__What to produce__. The response must restate all of the data word for word.

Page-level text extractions
- - - -

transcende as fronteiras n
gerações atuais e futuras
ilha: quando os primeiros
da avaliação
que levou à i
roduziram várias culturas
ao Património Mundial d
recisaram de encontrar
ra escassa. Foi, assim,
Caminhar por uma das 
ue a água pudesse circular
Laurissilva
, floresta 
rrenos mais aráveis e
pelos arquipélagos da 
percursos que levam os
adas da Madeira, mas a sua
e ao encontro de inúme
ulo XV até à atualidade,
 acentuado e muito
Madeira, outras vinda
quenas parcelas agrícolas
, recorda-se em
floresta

- - - -

__Reply__.
transcende as fronteiras n
gerações atuais e futuras
ilha: quando os primeiros
da avaliação
que levou à i
roduziram várias culturas
ao Património Mundial d
recisaram de encontrar
ra escassa. Foi, assim,
Caminhar por uma das 
ue a água pudesse circular
Laurissilva
, floresta 
rrenos mais aráveis e
pelos arquipélagos da 
percursos que levam os
adas da Madeira, mas a sua
e ao encontro de inúme
ulo XV até à atualidade,
 acentuado e muito
Madeira, outras vinda
quenas parcelas agrícolas
, recorda-se em
floresta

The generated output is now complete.